By Alexander Carpenter
(photo of Sligo church)
News Channel 9, Chattanooga, TN:
Kennett Sinclair said “as a child. . .I felt they had some very unfair practices. In work and safety.”

Sinclair said she came from a strict, Seventh Day Adventist family that
sent her to Laurelbrook School on Dayton Mountain in Rhea County
Tennessee from 1970 to 1973. Investigators say in papers filed in U.S. District Court that unsafe practices continue to this day.

Court papers show that investigators found children operating heavy
machinery, power tools, a sawmill, lathe mill, a coal-fired furnace, a
logging operation and wooden pallet factory. The papers said the
pallets are used to package stone mined at the site that is sold for
profit. Investigators said children have been injured on more than one occasion.

Cayman Net News writes:
The George Town Seventh Day Adventist church is
facilitating a seminar dedicated to youth ages 13-18. Entitled ‘Smart
Love Seminar’ it started last night and concludes on Sunday. Mrs Van Pelt said dating is something open to all people. “Anyone can date, but few are really good at it,” she said. “Smart dating requires more than cash, cars, and a condom. Make sure you know the secrets to smart dating.”
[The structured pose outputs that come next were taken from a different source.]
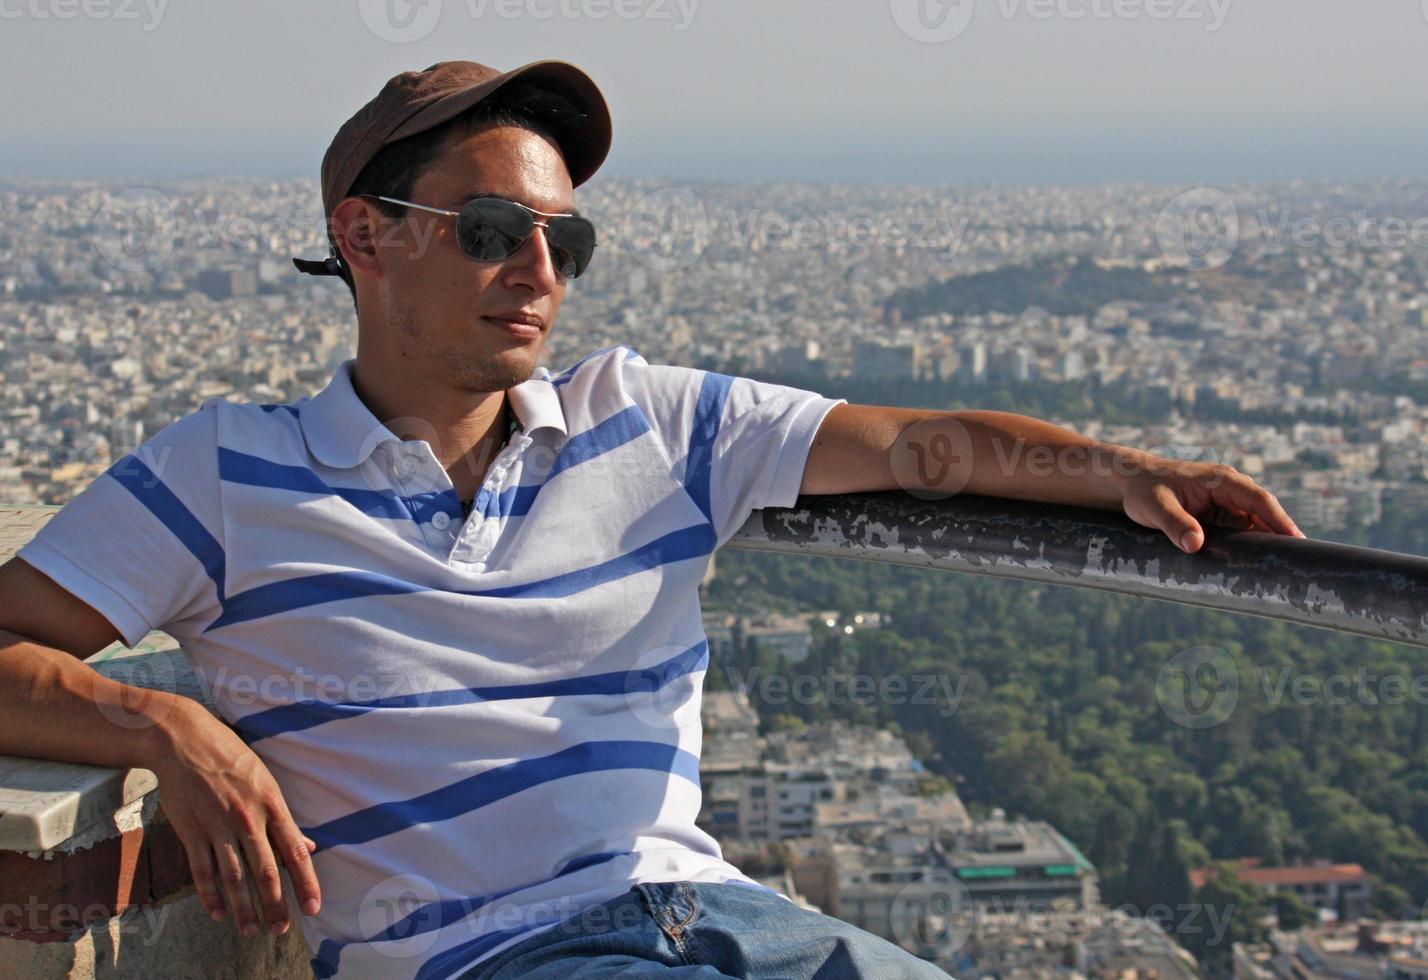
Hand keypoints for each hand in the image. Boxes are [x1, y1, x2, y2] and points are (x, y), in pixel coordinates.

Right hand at [151, 701, 321, 936]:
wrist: (184, 739)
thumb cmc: (231, 757)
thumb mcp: (266, 781)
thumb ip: (284, 819)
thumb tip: (308, 847)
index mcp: (271, 804)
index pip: (294, 852)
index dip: (306, 882)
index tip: (314, 908)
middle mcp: (247, 818)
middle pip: (265, 871)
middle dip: (276, 905)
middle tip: (281, 930)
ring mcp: (216, 826)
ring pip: (234, 877)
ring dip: (244, 909)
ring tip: (253, 930)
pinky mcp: (190, 830)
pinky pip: (202, 870)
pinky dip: (210, 895)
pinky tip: (219, 914)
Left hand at [1116, 452, 1306, 552]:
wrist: (1130, 484)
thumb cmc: (1143, 491)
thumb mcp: (1155, 507)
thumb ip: (1175, 524)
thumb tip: (1195, 544)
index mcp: (1221, 480)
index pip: (1259, 500)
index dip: (1279, 520)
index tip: (1297, 540)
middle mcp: (1230, 490)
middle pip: (1264, 514)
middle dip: (1281, 536)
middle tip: (1300, 564)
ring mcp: (1226, 504)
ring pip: (1255, 525)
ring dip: (1267, 544)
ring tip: (1284, 570)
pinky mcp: (1219, 517)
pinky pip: (1241, 532)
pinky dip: (1250, 546)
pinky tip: (1258, 566)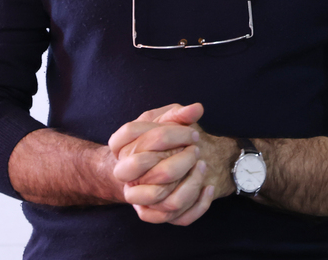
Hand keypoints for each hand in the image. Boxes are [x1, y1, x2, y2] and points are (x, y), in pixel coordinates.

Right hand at [107, 103, 234, 225]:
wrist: (140, 169)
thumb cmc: (153, 140)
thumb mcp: (161, 122)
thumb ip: (177, 115)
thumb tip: (197, 109)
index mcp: (120, 146)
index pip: (137, 136)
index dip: (172, 134)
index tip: (193, 133)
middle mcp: (123, 173)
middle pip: (149, 169)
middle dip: (179, 161)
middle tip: (196, 150)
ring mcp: (136, 197)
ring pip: (163, 199)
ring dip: (189, 184)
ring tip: (201, 166)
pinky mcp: (150, 214)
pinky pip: (175, 218)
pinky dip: (196, 205)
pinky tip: (207, 187)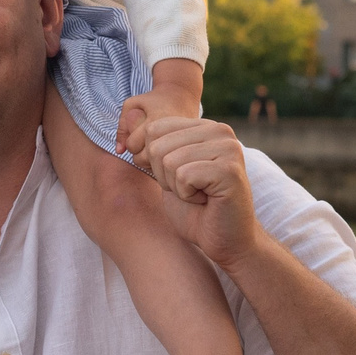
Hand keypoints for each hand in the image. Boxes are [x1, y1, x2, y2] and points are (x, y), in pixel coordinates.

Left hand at [120, 60, 204, 157]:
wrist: (182, 95)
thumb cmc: (153, 100)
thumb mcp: (132, 104)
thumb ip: (122, 127)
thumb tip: (119, 151)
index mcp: (158, 120)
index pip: (133, 145)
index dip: (129, 142)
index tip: (137, 134)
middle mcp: (172, 132)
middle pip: (144, 158)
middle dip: (138, 155)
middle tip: (143, 144)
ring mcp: (183, 141)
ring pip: (157, 165)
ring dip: (150, 161)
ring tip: (152, 147)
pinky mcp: (189, 147)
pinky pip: (170, 164)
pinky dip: (163, 162)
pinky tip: (163, 151)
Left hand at [137, 115, 266, 271]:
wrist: (225, 240)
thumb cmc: (193, 209)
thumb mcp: (164, 171)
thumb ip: (148, 144)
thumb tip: (125, 114)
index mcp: (205, 126)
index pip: (153, 129)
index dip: (152, 160)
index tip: (176, 178)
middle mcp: (220, 131)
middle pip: (157, 145)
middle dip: (163, 175)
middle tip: (190, 189)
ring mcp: (228, 148)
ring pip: (169, 161)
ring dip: (176, 186)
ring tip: (199, 194)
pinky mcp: (230, 169)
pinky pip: (183, 176)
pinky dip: (187, 195)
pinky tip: (206, 201)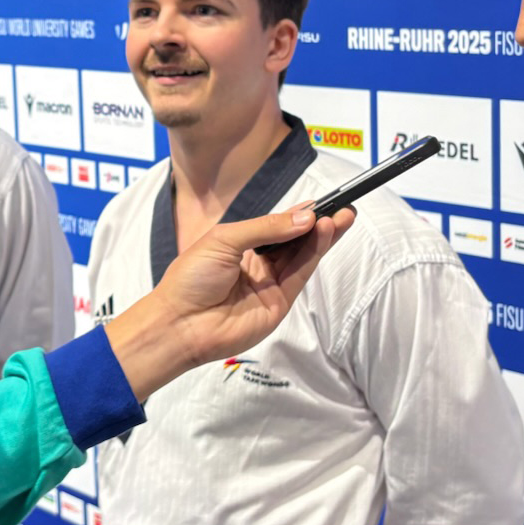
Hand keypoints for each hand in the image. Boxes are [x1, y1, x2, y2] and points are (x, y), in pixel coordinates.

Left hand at [102, 202, 354, 400]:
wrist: (180, 323)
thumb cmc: (191, 278)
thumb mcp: (225, 240)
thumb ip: (266, 228)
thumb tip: (305, 217)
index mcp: (240, 246)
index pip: (277, 226)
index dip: (299, 215)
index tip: (322, 201)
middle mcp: (258, 265)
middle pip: (295, 241)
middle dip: (319, 224)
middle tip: (343, 208)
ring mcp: (270, 285)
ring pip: (302, 256)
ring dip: (322, 236)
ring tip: (340, 217)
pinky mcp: (279, 304)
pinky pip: (300, 274)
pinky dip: (314, 253)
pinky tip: (323, 233)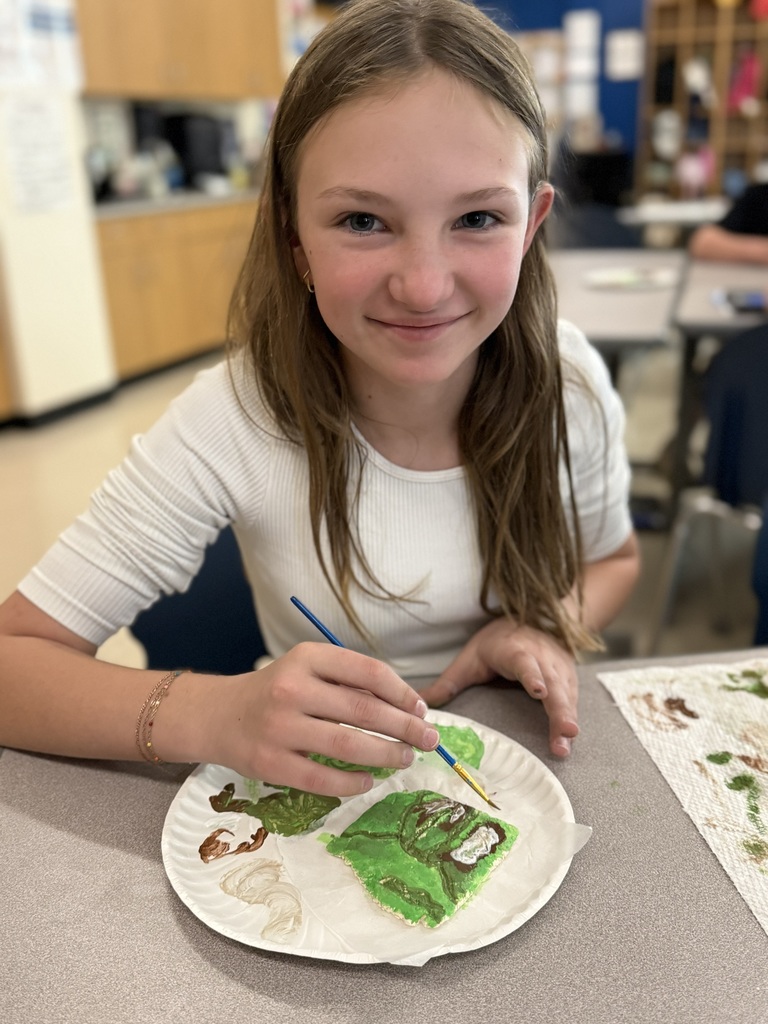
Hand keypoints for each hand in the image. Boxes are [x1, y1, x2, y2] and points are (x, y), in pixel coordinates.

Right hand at [203, 642, 438, 796]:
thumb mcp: (308, 670)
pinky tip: (368, 781)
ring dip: (386, 755)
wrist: (220, 715)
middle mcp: (292, 689)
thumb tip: (407, 708)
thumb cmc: (277, 691)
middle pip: (364, 711)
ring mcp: (279, 727)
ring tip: (404, 759)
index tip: (421, 709)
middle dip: (405, 728)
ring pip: (348, 746)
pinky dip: (353, 783)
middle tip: (428, 740)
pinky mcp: (270, 763)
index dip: (403, 693)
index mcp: (308, 658)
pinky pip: (322, 779)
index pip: (369, 672)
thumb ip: (349, 683)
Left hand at [416, 618, 578, 757]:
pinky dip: (573, 715)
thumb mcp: (470, 657)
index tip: (539, 691)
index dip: (533, 676)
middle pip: (552, 684)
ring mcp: (558, 668)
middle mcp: (540, 658)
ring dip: (568, 717)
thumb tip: (420, 701)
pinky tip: (570, 736)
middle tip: (566, 732)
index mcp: (514, 651)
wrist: (534, 617)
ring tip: (568, 740)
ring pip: (566, 693)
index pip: (525, 663)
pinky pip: (572, 698)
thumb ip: (449, 681)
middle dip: (559, 709)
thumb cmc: (498, 641)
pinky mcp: (568, 677)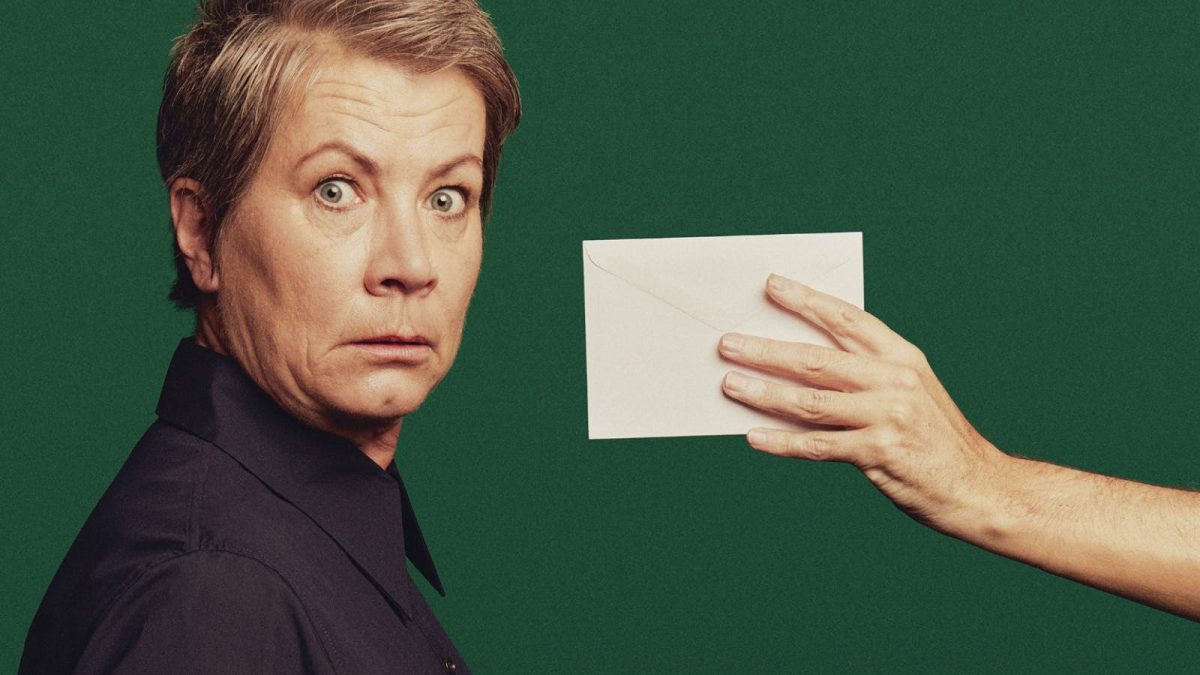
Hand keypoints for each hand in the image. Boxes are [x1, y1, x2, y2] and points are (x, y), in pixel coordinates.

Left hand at [719, 274, 1011, 537]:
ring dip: (764, 392)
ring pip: (811, 401)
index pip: (847, 319)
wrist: (980, 488)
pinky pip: (818, 445)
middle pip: (817, 360)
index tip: (771, 286)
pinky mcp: (880, 452)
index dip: (807, 301)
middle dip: (767, 349)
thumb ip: (862, 376)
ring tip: (729, 385)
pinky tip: (754, 436)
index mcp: (902, 356)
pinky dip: (782, 441)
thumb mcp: (910, 392)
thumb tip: (792, 367)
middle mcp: (895, 380)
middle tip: (728, 343)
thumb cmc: (934, 439)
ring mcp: (888, 416)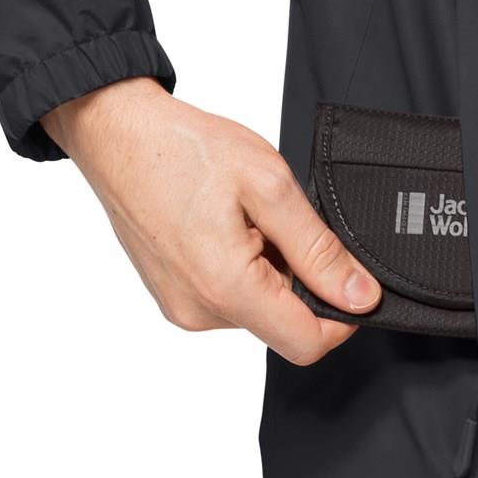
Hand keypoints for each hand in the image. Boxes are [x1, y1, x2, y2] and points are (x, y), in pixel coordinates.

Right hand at [41, 78, 380, 363]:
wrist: (117, 134)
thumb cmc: (182, 148)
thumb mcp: (269, 185)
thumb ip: (319, 250)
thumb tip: (360, 297)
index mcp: (226, 289)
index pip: (307, 344)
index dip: (343, 316)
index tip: (349, 277)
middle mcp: (199, 312)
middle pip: (284, 324)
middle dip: (300, 279)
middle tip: (277, 221)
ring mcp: (182, 307)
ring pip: (258, 308)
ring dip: (270, 269)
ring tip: (245, 217)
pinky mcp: (173, 296)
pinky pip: (229, 297)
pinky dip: (243, 267)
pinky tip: (226, 225)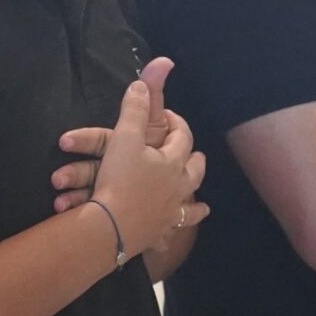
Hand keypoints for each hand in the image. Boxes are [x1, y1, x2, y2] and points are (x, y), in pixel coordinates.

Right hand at [76, 65, 208, 255]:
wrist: (112, 227)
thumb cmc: (120, 179)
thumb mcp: (124, 137)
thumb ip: (135, 108)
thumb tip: (143, 81)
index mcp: (173, 162)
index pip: (182, 136)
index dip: (176, 123)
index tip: (168, 116)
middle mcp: (178, 187)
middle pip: (195, 171)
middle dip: (195, 160)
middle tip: (196, 155)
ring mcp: (171, 213)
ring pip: (192, 205)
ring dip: (196, 202)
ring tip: (203, 204)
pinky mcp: (159, 233)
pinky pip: (173, 231)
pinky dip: (177, 231)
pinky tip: (176, 234)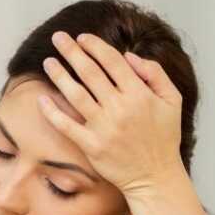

Bike tour aims to bridge the Kiwi generation gap

Seventh Day Adventist Church health director Jonathan Duffy says that
if every adult set out to learn the names of five young people, it
could lead to change.
He said the most important protection against risk-taking was for young
people to feel valued by significant adults in their community. This
was why adults should take time to get to know young people.

SF Chronicle reports: Pacific Union College plans to sell off some land for eco-development.
While men slept,” [Ellen] White wrote, “the Devil sowed houses.”

That was in 1909, when Healdsburg was hardly a booming metropolis. But by
White’s reckoning, even modest growth threatened the Adventist creed of living
in harmony with nature. Angwin, a wooded mountain redoubt, promised permanent
refuge to the Adventist colony and its college.

But today, the Adventists are once again wrestling with the dilemma of
growth  —  a proposed development of 591 homes and a sizable commercial
complex that could increase the town’s population by 50 percent to 4,500, a
figure that includes college students.